Objective  To investigate the co-mutation of PIK3CA gene and other oncogenes in non-small cell lung cancer(NSCLC) patients in China.

  Methods  Data were obtained from the patients with pathologically confirmed NSCLC and receiving gene mutation testing in 25 hospitals in China between September 2009 and April 2012. Nine genetic loci were tested and analyzed, including PIK3CA E9, PIK3CA E20, KRAS E2, KRAS E3, BRAF, and EGFR(E18, E19, E20, E21).

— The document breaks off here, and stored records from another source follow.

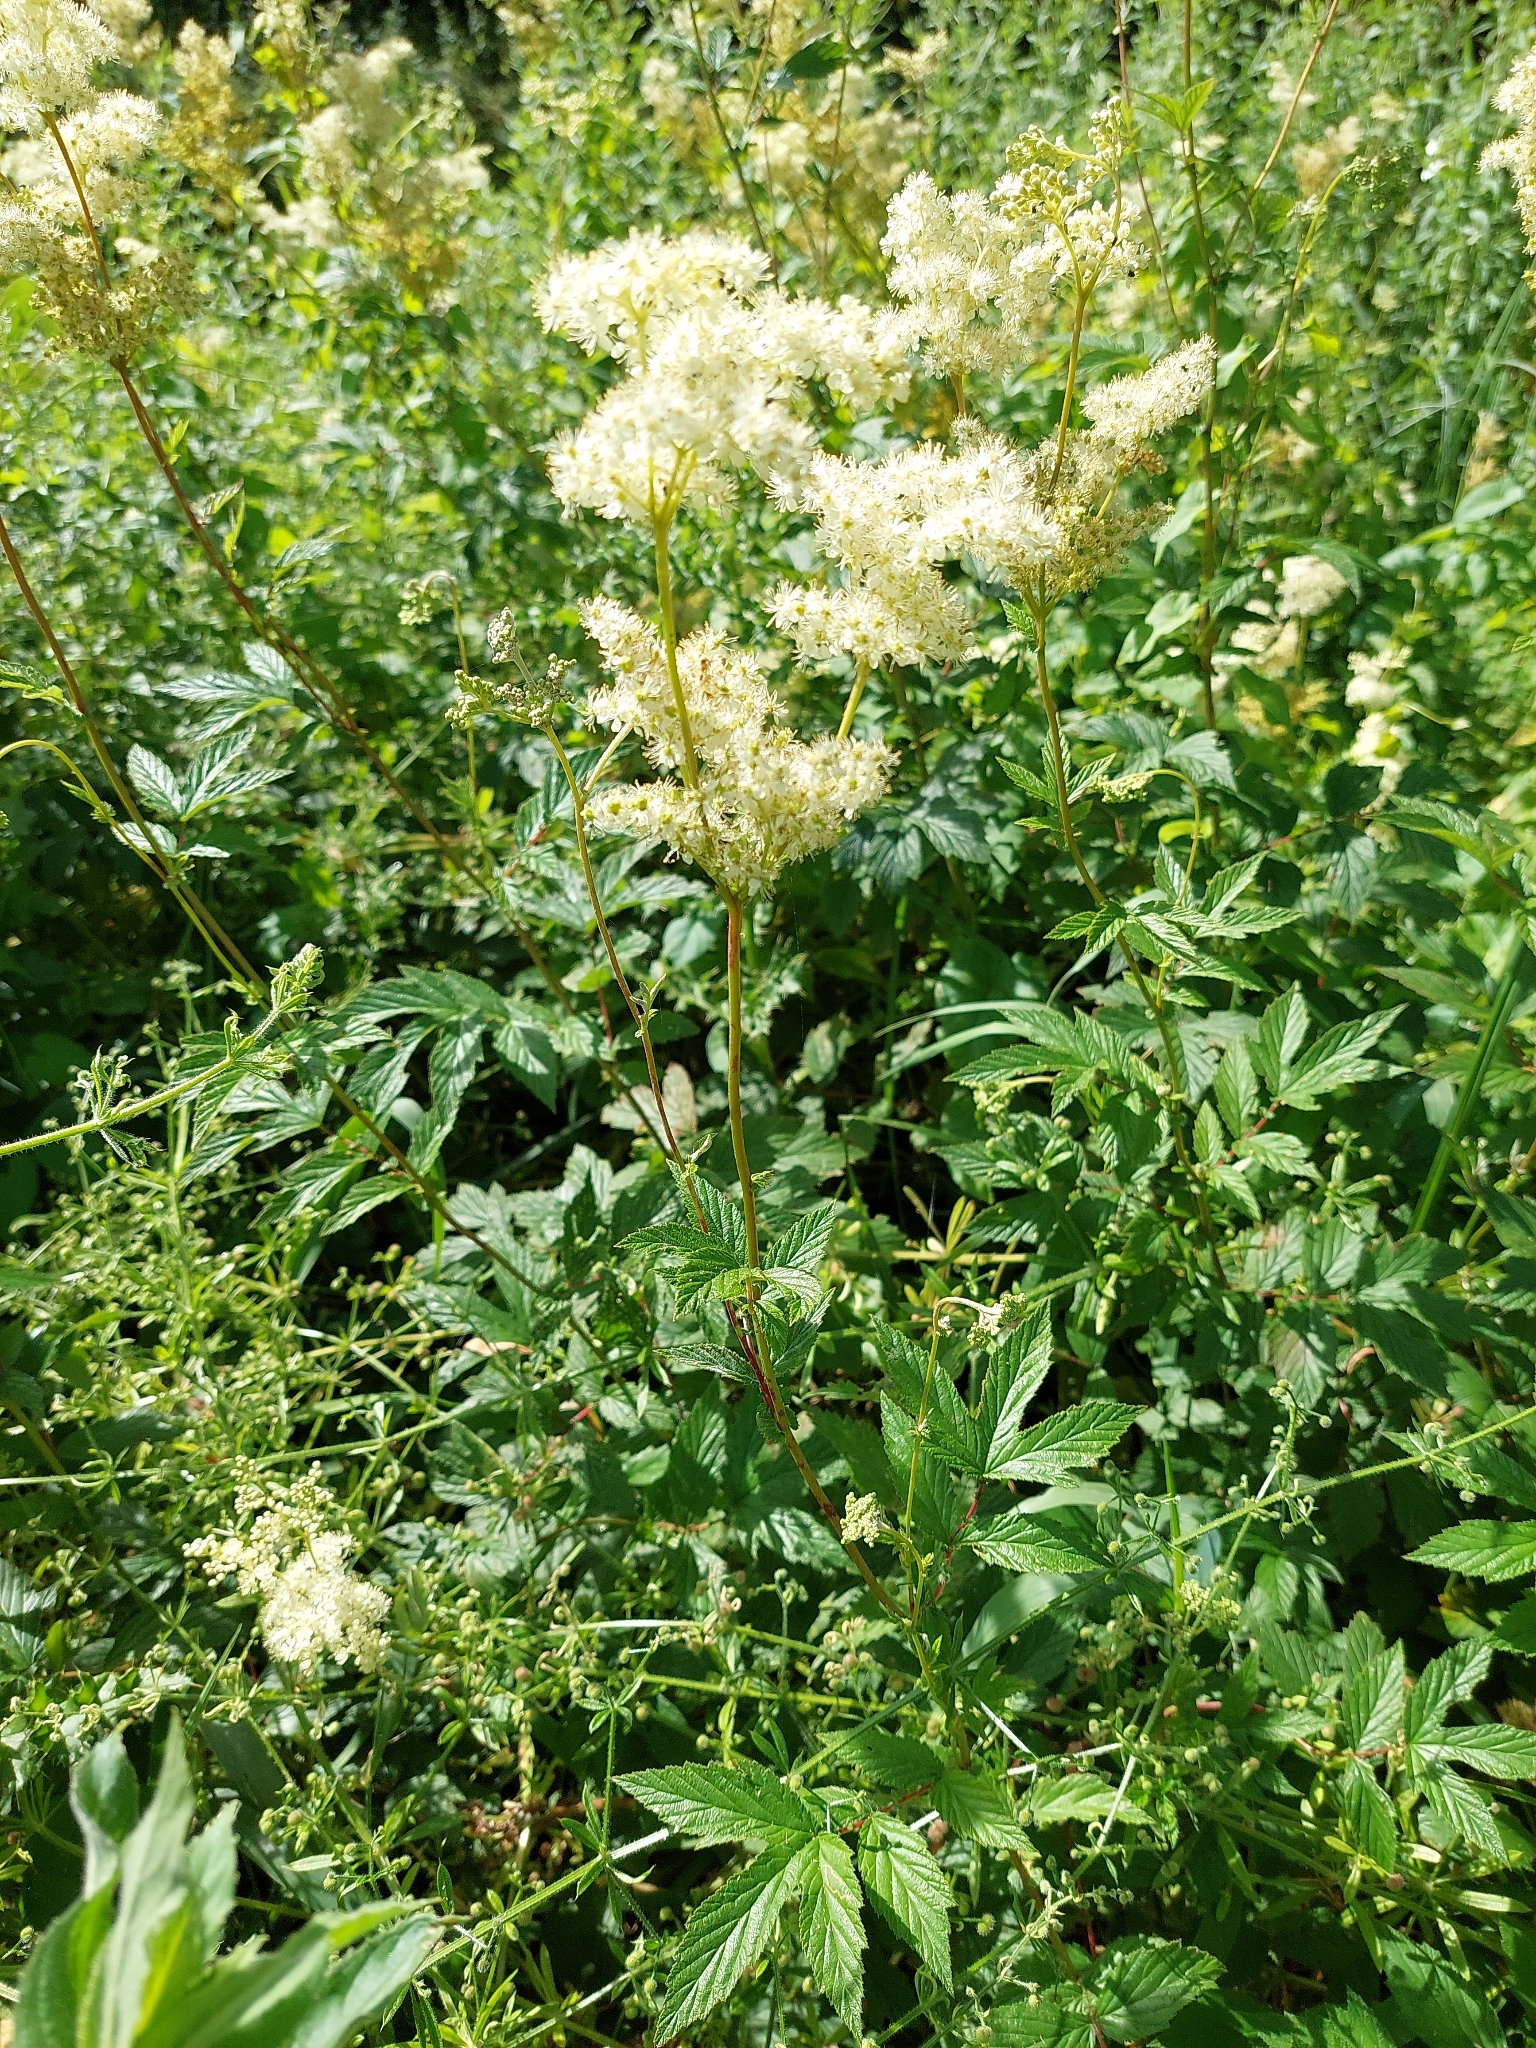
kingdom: Plantae
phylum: Tracheophyta
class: Magnoliopsida
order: Rosales
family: Rosaceae
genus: Filipendula
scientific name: Filipendula ulmaria
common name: Meadowsweet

  Results  A total of 5125 patients were included in this study, of which 161(3.14%) had multiple mutations, including 77 with mutations in PIK3CA, 50 in E9 and the other 27 in E20.The other oncogene mutations coexisting with PIK3CA mutations included KRAS E2 (11 cases), KRAS E3 (1 case), BRAF (2 cases), EGFR E18 (4 cases), EGFR E20 (5 cases), EGFR E21(28 cases), and EGFR E19 deletions (37 cases).Among mutations in PIK3CA, E9 was more likely than E20 to have coexisting mutations, also more likely to coexist with EGFR E21 L858R than EGFR E20; whereasamong mutations in PIK3CA E20, H1047R was more common than H1047L.Mutations in KRAS coexisting with PIK3CA appeared mostly in E2 G12 locus. Mutations in BRAF V600E were also inclined to coexist with PIK3CA.

  Conclusions  PIK3CA might tend to appear concurrently with other oncogene mutations in Chinese NSCLC patients, while mutations in PIK3CA E9 and E20 are mutually exclusive. Further research is need to reveal the significance of coexistence of PIK3CA and other oncogene mutations in NSCLC and its impact on patient outcome.